In the fall of 2009, she enrolled in her current master’s program under the supervision of Dr. Stephanie A. Booth.
Already well into the writing phase of her master’s, Gushue spent much of her time over the past few years conducting research in the National Microbiology Laboratory (NML) located in the Canadian Science Centre for Human and Animal Health.
Situated at 1015 Arlington Street, just blocks away from the Health Sciences Centre and the U of M’s Bannatyne Campus, the NML is considered Canada’s preeminent infectious disease research facility and is recognized the world over for its high containment level laboratories and state-of-the-art equipment.
Gushue’s research specifically focuses on “a microRNA that’s been shown to be [over-expressed] during Prion disease, and investigating its role within the innate immune response that is elicited during this disease process.”
That particular microRNA [miRNA] is known as miR-146a. According to Gushue, the increase in miR-146a in the brains of Prion infected subjects suggested to the research community that it played a role in the progression of the disease.
Gushue was named first author of a 2012 paper published in the peer-reviewed academic journal, PLOS ONE, entitled “MicroRNA 146a (miR-146a) Is Over-Expressed during Prion Disease and Modulates the Innate Immune Response and the Microglial Activation State.”
“Interestingly, our lab had found a specific miRNA to be upregulated or increased in the brains of infected mice.”
Gushue developed her own in vitro model to test and mimic Prion disease in an attempt to figure out potential targets of miR-146a.

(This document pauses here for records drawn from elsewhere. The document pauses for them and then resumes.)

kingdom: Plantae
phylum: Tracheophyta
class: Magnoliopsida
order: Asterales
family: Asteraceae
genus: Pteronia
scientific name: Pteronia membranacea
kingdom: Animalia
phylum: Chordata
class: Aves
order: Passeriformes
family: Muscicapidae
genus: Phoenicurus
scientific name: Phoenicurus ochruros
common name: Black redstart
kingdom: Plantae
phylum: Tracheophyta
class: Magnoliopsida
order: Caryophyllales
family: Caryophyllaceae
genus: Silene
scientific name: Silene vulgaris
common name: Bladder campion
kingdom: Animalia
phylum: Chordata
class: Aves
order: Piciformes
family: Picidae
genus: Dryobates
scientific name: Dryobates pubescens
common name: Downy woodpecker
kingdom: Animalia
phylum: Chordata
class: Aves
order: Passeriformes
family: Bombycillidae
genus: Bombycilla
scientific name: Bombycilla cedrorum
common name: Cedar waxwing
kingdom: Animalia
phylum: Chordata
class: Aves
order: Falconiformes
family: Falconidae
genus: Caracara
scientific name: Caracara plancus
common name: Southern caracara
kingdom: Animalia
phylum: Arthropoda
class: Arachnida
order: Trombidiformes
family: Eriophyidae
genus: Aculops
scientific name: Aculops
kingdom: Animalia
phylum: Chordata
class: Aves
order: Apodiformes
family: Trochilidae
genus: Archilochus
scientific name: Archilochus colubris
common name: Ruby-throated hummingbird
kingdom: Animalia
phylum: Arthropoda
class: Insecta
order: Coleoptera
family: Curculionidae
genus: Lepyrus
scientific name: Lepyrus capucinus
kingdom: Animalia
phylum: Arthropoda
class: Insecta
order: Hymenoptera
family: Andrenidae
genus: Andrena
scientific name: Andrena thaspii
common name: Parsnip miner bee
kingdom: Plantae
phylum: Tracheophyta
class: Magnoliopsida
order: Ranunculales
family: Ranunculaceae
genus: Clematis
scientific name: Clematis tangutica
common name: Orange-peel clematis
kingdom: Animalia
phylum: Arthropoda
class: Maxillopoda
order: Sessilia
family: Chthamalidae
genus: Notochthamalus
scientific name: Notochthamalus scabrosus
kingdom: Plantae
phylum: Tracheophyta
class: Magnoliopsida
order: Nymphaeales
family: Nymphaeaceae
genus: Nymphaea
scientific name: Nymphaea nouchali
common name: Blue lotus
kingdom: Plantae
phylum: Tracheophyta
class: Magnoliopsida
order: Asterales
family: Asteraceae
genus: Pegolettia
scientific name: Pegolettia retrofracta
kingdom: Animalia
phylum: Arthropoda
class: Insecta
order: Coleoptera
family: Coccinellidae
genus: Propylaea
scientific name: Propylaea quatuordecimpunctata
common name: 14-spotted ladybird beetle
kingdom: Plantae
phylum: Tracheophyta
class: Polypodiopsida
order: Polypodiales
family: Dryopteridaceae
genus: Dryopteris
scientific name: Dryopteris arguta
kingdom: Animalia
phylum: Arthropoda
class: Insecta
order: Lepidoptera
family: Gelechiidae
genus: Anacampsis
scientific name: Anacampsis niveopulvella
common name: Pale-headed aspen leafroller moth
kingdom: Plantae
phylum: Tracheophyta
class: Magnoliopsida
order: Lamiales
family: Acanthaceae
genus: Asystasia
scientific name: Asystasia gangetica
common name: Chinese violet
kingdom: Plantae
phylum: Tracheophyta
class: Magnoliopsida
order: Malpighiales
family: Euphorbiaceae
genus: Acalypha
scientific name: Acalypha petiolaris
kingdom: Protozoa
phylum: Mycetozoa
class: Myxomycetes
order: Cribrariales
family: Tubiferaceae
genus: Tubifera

“Because miRNAs target messenger RNAs and effect their degradation or translational repression, which results in less protein being produced,” Gushue described, it was her job within the context of Prion disease “to look at what miR-146a [ . . . ] is potentially targeting that may play a role in disease outcome.”
Using a proteomic approach, Gushue set up a variety of experimental conditions – including one such condition where miR-146a was over-expressed.
According to Gushue, the prediction was that “upon over-expression of miR-146a, potential targets would be exposed, indicated by a reduction in that particular protein when compared against controls.”
The group of potential targets generated from the proteomic data was then compared against both existing genomic data within the lab and “bioinformatically predicted targets” that are readily accessible on the Internet.
“Essentially you’d extract the proteins and then label each different experimental condition with a different tandem mass tag,” said Gushue.
Once labeled, researchers like Gushue mix all of the conditions together, and the “mass spectrometry machine [is] able to look at differentially expressed proteins and compare [ . . . ] each experimental condition. So, you can see the changes in certain proteins from whichever condition.”
The thought was that maybe taking a closer look at miRNA-146a would “expose another molecule that could potentially be therapeutic with regards to Prion disease.”
Gushue ended up finding “one true target known as nitric oxide synthase (iNOS),” explaining that iNOS is responsible for the production of nitric oxide (NO).
Gushue went on to say that NO has a known antiviral function and is often “produced during an anti-inflammatory response and results in the killing of neurons.”
Thus, as a result of iNOS activity, which is triggered during the prion-induced inflammatory response and shown to be harmful to neurons, miR-146a appears to be targeting, dampening and attempting to compensate for the resulting detrimental effects.
“Right now, the hypothesis is that miR-146a is working to dampen the innate immune response,” confirmed Gushue.
That is to say that miR-146a is “trying to restore homeostasis within the brain by bringing down the inflammatory response, which is harmful and detrimental to neurons.”
In identifying the targets of miR-146a, Gushue hopes to gain a better understanding of the disease process in general and potentially identify proteins or pathways that may have therapeutic value.
Gushue is slated to finish her program in the spring.